## YOUR GOAL
Which lines in the data below contain the word "เวอร"? Copy each of them.

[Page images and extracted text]
####################
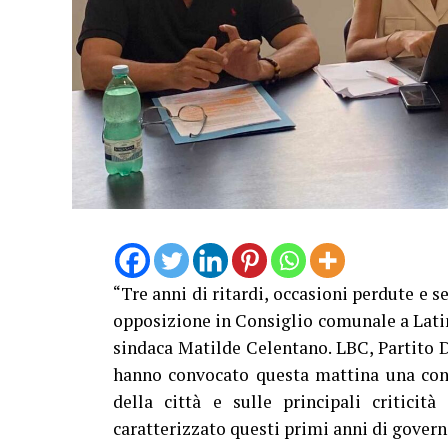
“Tre anni di ritardi, occasioni perdute e se
opposizione in Consiglio comunale a Lati
sindaca Matilde Celentano. LBC, Partito 
hanno convocato questa mattina una conf
della città e sulle principali criticit
caratterizzato questi primi anni di gover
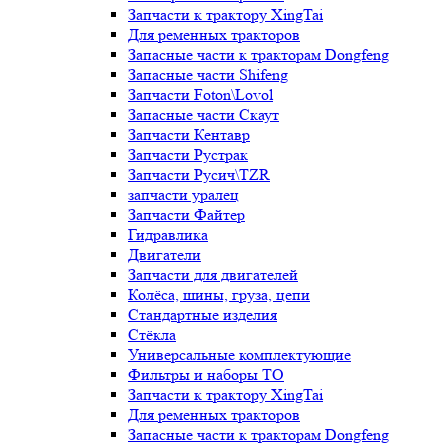
Запчасти к трактору XingTai
Для ременных тракторов
Запасные части к тракторам Dongfeng
Запасные части Shifeng
Запчасти Foton\Lovol
Запасные части Скаут
Запчасти Кентавр
Запчасти Рустрак
Запчасти Русич\TZR
запчасти уралец
Запчасти Файтер
Гидравлика
Двигатели
Запчасти для двигателей
Колёса, шины, груза, цепи
Стандартные изделия
Стёкла
Универсальные комплектующие
Фильтры и наборы ТО
Запчасти к трактору XingTai
Для ременных тракторов
Запасные части к тракторам Dongfeng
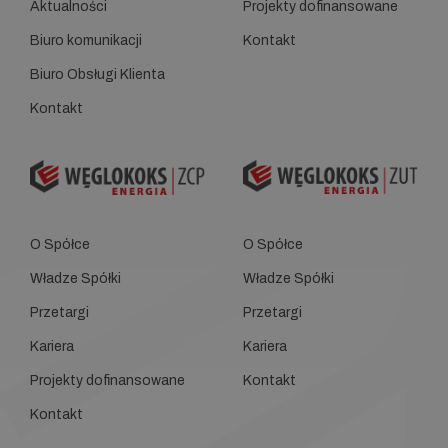
Aktualności
Projekty dofinansowane
Biuro komunikacji
Kontakt
Biuro Obsługi Klienta
Kontakt
O Spółce
O Spółce
Władze Spółki
Władze Spółki
Przetargi
Przetargi
Kariera
Kariera
Projekty dofinansowane
Kontakt
Kontakt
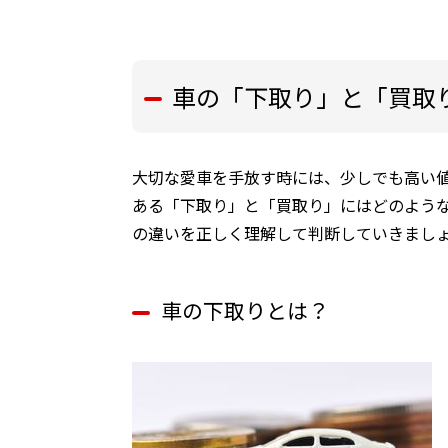
車の「下取り」と「買取
大切な愛車を手放す時には、少しでも高い
ある「下取り」と「買取り」にはどのよう
の違いを正しく理解して判断していきまし
車の下取りとは？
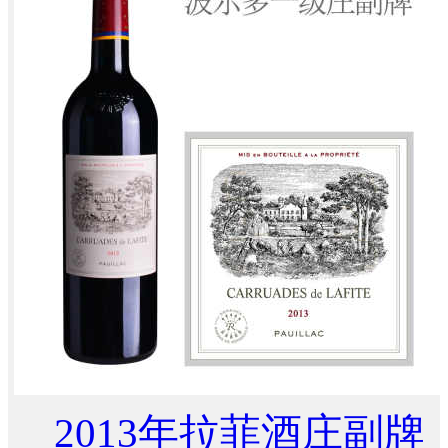
2013年拉菲酒庄副牌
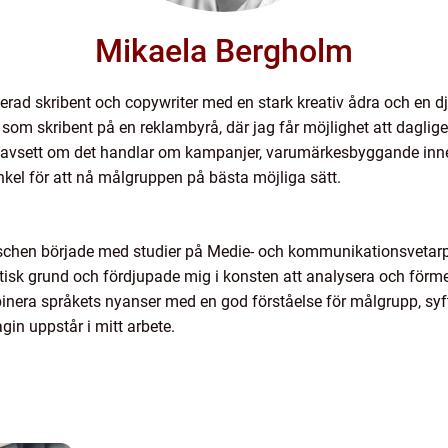
Mikaela Bergholm
erad skribent och copywriter med en stark kreativ ådra och en 
en som skribent på en reklambyrå, där jag får möjlighet att dagli
Oavsett om det handlar om kampanjer, varumärkesbyggande innehål
 vinkel för att nå målgruppen på bästa möjliga sätt.
chen började med studier på Medie- och kommunikationsvetar
oretisk grund och fördjupade mig i konsten att analysera och förme
mbinera språkets nyanser med en god förståelse för målgrupp, syf
agin uppstår i mitt arbete.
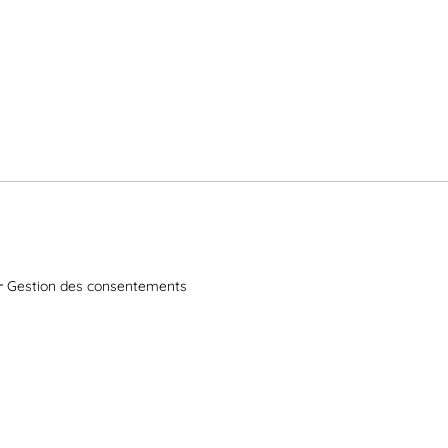
Gestion des consentements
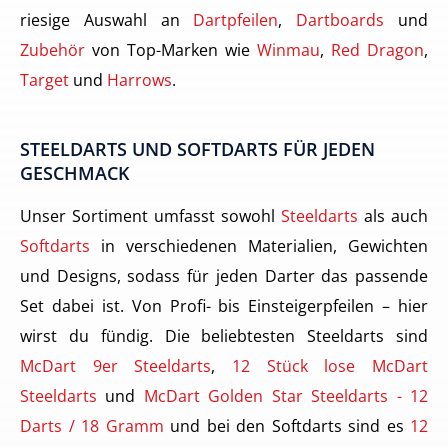
riesige Auswahl an
Dartpfeilen
,
Dartboards
und
Zubehör
von Top-Marken wie
Winmau
,
Red Dragon
,
Target
und
Harrows
.
STEELDARTS UND SOFTDARTS FÜR JEDEN
GESCHMACK
Unser Sortiment umfasst sowohl
Steeldarts
als auch
Softdarts
in verschiedenen Materialien, Gewichten
und Designs, sodass für jeden Darter das passende
Set dabei ist. Von Profi- bis Einsteigerpfeilen – hier
wirst du fündig. Die beliebtesten Steeldarts sind
McDart 9er Steeldarts
,
12 Stück lose McDart
Steeldarts
und
McDart Golden Star Steeldarts - 12
Darts / 18 Gramm
und bei den Softdarts sind es
12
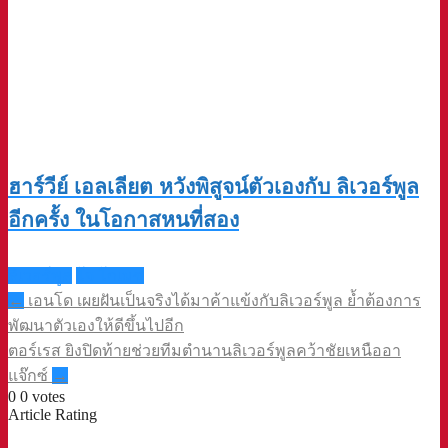
ฮาร์วีย์ เอลเลียต หวังพิสูจน์ตัวเองกับ ลิเวอร์พูล
อีกครั้ง ในโอกาสหนที่สอง
ลิเวอร์พูล
โจ โกเมซ
Post
←
เอนโด เผยฝันเป็นจริงได้มาค้าแข้งกับลิเวอร์พูล ย้ำต้องการ
navigation
พัฒนาตัวเองให้ดีขึ้นไปอีก
ตอร์เรส ยิงปิดท้ายช่วยทีมตำนานลิเวอร์พูลคว้าชัยเหนืออา
แจ๊กซ์
→
0
0
votes
Article Rating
####################
## RESPONSE AREA
ฮาร์วีย์ เอลเลียต หวังพิสูจน์ตัวเองกับ ลิเวอร์พูล
ลิเวอร์พูล
เอนโด เผยฝันเป็นจริงได้มาค้าแข้งกับลิเวอร์พูล ย้ำต้องการ
ตอร์เรส ยิงปิดท้ายช่วยทีมตำนานลิเวอร์พูลคว้าชัยเหนืออา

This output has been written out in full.